Augmented through organ replacement, biotechnological implants, chemical exposure, and harrowing mental conditioning, even successful attempts at Cyber Newtypes were met with debilitating mental instability, making them volatile weapons of war. In some cases, these test subjects were stripped of their former identity in the process—like Zeta Gundam’s Four Murasame, named as she was the fourth of her kind created at the Murasame Research Lab in early Cyber Newtype experimentation. See where Witch From Mercury was going now with making Elan “Enhanced Person Number 4”?
Right now, it’s hard to say, other than the fact that despite being named differently and seemingly operating in strictly non-psychic ways, they seemingly are Witch From Mercury’s answer to the Newtypes of the Universal Century—Elan, Suletta, and Elnora before them all relied on the bio-organic connection to the format, and it’s been heavily hinted that this is still the case even as Suletta seems to show none of the usual side effects of utilizing the GUND format, so there’s not been any hints at psychic shenanigans so far.
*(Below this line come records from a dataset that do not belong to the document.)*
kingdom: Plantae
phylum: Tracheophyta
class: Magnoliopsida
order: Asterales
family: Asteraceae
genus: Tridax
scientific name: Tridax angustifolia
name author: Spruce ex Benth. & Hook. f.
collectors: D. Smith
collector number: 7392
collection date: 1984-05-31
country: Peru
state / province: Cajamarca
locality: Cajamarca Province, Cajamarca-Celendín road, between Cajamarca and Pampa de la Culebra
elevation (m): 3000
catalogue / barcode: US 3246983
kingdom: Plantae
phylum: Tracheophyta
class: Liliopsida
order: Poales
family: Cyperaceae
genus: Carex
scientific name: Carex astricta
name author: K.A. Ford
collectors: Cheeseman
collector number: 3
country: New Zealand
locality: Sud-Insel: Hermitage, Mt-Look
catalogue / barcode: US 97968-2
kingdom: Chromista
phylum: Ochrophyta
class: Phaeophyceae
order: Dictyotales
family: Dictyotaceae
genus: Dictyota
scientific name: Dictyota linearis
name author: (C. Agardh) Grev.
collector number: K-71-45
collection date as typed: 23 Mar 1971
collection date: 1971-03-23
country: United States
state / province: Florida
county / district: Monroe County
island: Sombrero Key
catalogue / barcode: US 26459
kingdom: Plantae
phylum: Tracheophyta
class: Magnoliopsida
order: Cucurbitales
But it is interesting that Witch From Mercury is examining these echoes of the original Gundam and its successor’s conflicts—the exploitation of humanity’s future by old ruling powers in the name of war and dominance—through its capitalistic future lens. Among all the new things the series is experimenting without precedence in Gundam—a female protagonist, a potentially queer romance at the heart of its story—there’s something wonderful that it’s willing to engage with some of the franchise’s oldest defining sci-fi ideas in its own way as well.